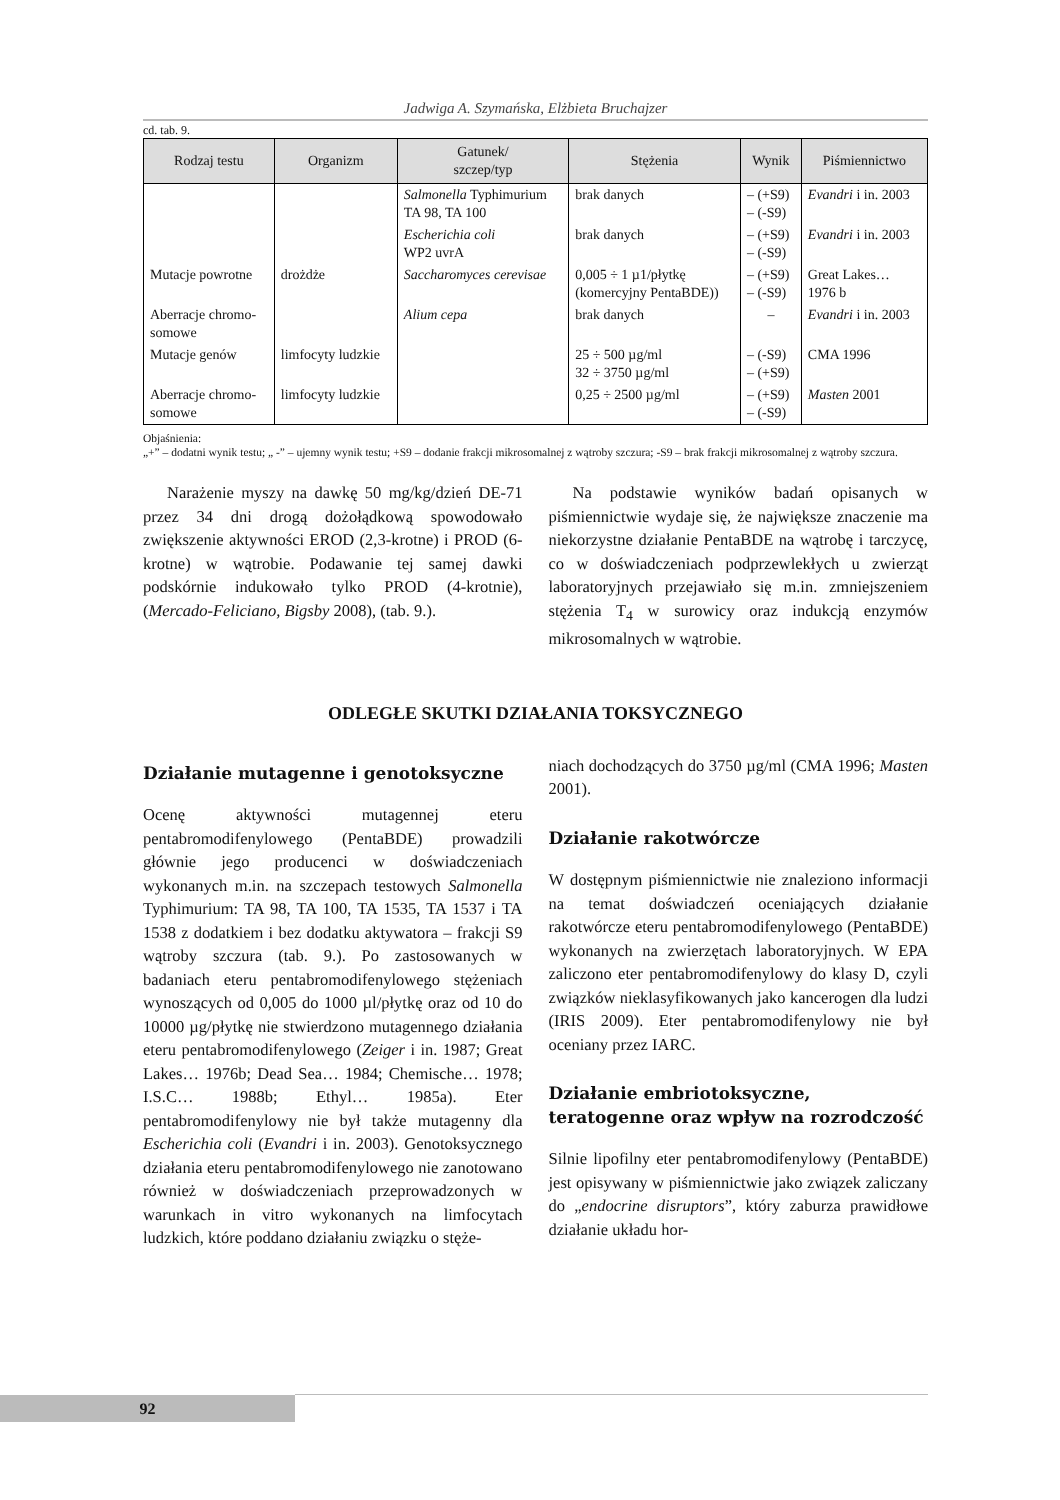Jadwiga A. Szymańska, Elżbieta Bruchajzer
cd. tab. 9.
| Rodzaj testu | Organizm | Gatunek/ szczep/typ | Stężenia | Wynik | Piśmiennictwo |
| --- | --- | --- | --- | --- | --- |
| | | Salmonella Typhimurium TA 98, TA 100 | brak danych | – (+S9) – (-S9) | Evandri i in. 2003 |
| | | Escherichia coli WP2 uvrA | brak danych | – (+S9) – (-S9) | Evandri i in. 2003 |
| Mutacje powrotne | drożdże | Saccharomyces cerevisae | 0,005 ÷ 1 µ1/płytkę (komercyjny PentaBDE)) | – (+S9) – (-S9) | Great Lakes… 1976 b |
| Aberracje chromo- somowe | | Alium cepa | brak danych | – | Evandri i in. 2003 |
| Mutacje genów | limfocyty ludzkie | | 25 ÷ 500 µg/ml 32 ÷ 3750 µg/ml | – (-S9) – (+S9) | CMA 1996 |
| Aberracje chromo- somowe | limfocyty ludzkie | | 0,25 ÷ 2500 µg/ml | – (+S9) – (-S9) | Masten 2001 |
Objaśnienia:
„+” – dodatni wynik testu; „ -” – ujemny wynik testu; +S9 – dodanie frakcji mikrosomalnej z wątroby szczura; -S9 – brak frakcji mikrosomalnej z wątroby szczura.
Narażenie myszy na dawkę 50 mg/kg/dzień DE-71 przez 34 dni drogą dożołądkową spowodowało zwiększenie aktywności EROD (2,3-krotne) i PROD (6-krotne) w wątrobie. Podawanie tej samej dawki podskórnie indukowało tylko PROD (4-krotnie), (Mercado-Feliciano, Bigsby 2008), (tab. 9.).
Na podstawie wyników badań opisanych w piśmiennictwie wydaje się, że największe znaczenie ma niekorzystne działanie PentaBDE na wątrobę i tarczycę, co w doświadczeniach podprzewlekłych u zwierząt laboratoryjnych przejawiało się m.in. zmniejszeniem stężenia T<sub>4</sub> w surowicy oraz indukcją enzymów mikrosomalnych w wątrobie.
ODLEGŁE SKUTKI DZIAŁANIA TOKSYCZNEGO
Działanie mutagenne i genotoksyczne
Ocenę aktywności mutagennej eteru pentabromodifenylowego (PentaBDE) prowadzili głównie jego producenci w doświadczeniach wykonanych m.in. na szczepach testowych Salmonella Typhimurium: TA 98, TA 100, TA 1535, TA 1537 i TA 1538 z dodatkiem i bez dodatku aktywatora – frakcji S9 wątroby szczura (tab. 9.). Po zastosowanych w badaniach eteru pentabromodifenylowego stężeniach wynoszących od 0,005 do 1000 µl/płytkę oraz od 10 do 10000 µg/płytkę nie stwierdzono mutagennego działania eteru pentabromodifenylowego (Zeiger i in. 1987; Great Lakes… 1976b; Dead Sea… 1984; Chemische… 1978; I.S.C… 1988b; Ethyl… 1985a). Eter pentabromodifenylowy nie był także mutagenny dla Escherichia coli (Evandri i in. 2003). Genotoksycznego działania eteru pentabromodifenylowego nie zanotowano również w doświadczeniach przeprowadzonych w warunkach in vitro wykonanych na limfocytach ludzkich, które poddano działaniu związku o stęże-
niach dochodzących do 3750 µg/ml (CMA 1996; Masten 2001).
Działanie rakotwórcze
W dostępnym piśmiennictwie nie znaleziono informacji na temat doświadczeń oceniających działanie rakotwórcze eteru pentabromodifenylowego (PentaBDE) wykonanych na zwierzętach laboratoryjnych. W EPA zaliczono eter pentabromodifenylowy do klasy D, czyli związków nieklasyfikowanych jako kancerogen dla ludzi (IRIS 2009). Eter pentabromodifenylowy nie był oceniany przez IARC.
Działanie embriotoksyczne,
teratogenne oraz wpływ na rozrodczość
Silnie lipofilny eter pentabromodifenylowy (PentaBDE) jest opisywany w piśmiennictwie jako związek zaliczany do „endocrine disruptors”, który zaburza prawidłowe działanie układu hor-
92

==

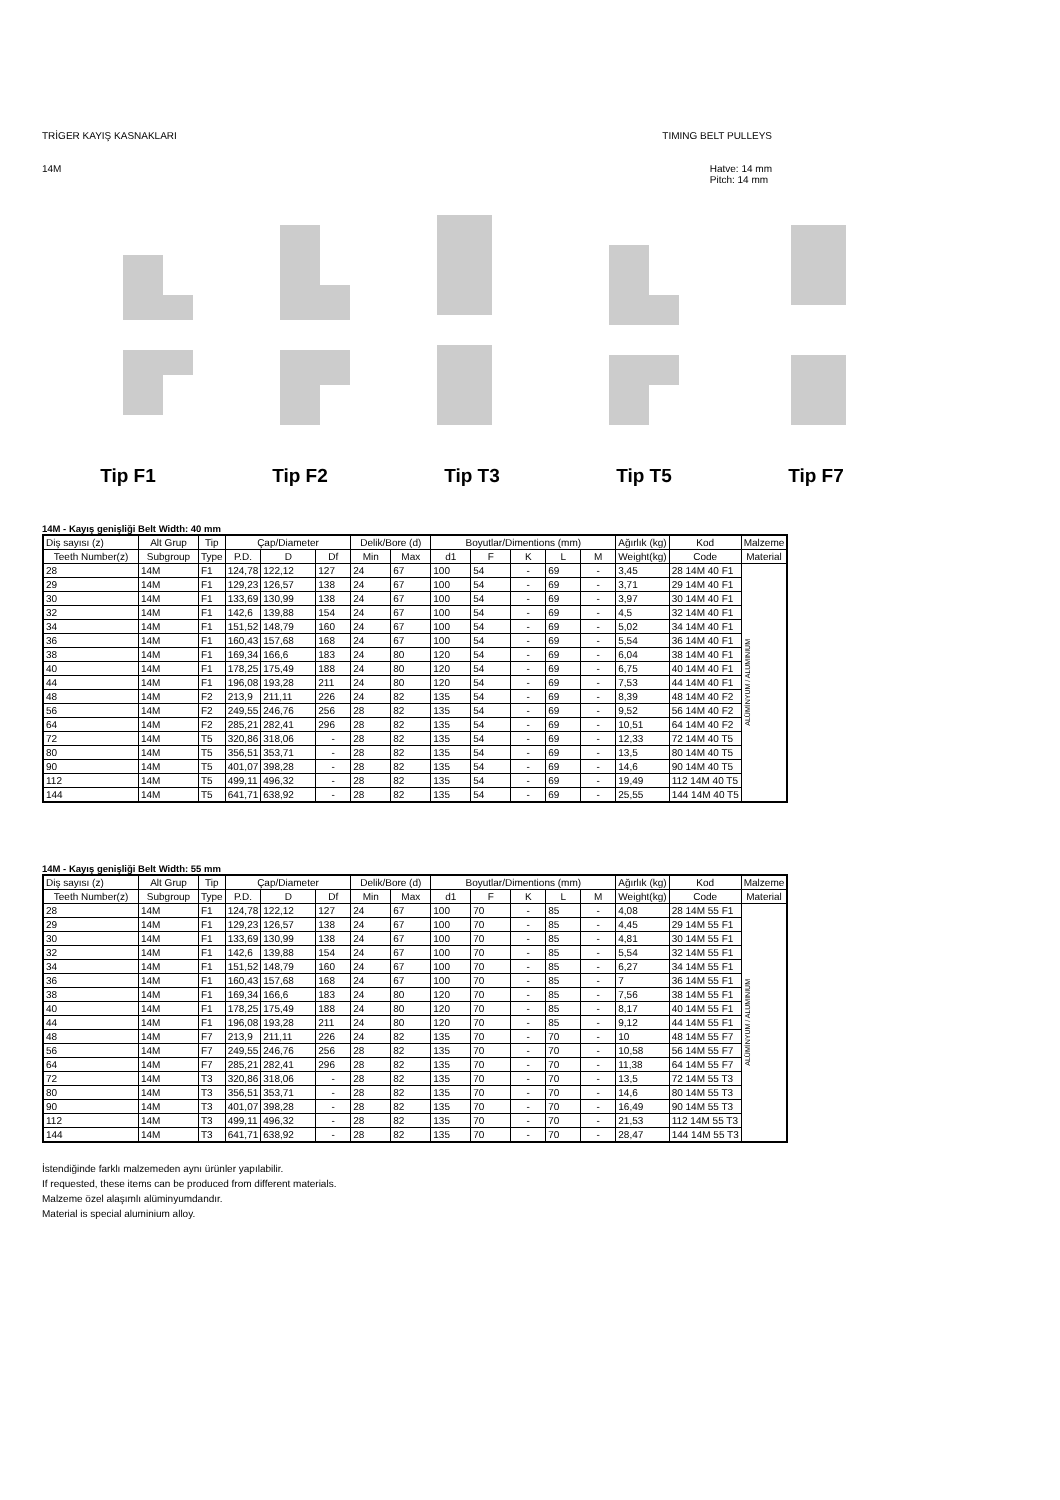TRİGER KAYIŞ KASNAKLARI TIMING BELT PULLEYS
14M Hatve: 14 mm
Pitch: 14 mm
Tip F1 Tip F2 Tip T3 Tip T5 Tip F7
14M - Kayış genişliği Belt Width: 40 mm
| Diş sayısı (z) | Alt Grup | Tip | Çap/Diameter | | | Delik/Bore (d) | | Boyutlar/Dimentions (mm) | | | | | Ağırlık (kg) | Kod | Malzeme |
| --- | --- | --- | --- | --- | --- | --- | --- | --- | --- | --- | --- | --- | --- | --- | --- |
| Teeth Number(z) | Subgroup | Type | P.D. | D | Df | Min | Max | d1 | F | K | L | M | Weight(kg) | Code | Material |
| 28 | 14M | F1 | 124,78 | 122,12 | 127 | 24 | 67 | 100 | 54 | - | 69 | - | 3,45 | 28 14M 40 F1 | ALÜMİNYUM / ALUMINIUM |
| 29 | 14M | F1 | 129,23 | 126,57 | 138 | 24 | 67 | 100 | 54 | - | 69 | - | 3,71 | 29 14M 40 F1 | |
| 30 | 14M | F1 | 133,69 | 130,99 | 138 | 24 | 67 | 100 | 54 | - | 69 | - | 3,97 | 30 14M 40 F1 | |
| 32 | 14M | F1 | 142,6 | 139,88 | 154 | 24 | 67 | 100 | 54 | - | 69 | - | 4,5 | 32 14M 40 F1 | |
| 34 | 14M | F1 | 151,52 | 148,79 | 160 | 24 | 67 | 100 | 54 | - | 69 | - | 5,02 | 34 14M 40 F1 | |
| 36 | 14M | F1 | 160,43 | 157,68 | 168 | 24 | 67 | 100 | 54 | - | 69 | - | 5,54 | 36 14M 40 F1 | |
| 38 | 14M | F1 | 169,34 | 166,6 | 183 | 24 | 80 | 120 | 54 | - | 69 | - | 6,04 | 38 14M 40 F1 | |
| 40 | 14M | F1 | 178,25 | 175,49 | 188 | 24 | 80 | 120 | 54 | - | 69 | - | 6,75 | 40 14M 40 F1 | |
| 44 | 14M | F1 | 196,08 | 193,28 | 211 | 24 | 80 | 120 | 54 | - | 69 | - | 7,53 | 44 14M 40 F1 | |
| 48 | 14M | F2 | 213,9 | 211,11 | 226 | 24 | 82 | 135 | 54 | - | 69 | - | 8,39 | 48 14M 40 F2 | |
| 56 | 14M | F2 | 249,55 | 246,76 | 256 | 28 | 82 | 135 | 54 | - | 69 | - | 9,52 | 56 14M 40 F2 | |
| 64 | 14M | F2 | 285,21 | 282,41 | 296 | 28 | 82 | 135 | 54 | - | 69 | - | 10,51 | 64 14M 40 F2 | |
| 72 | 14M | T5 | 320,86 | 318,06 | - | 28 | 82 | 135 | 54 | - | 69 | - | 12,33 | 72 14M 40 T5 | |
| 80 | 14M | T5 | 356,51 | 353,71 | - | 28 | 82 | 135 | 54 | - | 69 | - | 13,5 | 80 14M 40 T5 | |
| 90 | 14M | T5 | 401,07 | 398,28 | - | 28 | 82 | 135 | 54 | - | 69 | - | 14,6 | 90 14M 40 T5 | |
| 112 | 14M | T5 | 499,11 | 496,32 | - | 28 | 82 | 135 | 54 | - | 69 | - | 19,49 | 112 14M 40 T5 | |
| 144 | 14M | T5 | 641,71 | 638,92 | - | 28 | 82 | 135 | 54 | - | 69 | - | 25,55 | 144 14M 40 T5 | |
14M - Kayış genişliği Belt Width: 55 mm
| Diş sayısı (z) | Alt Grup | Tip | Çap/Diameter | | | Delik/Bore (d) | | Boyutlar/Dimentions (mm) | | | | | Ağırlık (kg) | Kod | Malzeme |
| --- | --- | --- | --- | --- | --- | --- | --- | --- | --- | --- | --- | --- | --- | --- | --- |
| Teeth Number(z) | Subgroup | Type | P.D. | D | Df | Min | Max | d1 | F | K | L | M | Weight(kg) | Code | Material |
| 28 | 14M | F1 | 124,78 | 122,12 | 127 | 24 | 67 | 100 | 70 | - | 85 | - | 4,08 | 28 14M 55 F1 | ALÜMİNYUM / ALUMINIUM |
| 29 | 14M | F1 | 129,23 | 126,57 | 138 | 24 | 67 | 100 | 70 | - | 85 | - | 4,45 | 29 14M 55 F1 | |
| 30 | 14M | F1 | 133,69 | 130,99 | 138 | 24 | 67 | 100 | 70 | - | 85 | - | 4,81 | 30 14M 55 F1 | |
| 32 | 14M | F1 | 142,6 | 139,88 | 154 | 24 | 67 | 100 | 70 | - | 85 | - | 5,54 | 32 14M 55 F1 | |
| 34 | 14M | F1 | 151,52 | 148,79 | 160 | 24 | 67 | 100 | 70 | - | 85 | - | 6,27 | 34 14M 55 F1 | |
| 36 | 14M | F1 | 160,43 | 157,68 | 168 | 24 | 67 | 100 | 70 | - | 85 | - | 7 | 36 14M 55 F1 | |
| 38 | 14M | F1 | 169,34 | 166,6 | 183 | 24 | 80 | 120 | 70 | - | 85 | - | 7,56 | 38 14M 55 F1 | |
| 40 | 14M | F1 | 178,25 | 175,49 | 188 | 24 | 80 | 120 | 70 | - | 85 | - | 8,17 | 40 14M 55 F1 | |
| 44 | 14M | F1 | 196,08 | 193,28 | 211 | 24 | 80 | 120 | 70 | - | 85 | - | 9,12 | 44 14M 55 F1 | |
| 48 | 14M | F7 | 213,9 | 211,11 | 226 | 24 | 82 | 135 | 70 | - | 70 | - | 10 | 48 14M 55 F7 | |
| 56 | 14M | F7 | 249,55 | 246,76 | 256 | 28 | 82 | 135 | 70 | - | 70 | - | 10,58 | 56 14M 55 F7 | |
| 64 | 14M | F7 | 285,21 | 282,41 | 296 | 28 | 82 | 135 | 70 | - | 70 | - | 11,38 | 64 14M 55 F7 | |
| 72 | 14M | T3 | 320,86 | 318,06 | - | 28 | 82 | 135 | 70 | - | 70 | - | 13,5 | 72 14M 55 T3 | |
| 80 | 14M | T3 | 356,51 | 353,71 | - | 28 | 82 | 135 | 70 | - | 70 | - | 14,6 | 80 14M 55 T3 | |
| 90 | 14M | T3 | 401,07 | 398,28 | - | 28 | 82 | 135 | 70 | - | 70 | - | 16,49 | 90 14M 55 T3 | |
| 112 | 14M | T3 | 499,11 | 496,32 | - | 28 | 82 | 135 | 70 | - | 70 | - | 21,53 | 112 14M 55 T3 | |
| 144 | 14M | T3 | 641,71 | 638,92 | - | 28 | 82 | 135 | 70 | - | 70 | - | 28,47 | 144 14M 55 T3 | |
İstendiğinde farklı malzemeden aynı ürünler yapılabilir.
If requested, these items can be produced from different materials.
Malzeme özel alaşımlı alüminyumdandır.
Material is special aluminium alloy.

=== Required work ===
Taking the lines of the listing one by one, count those that contain "limfocyty", and answer with the number only.

=== Your solution ===
2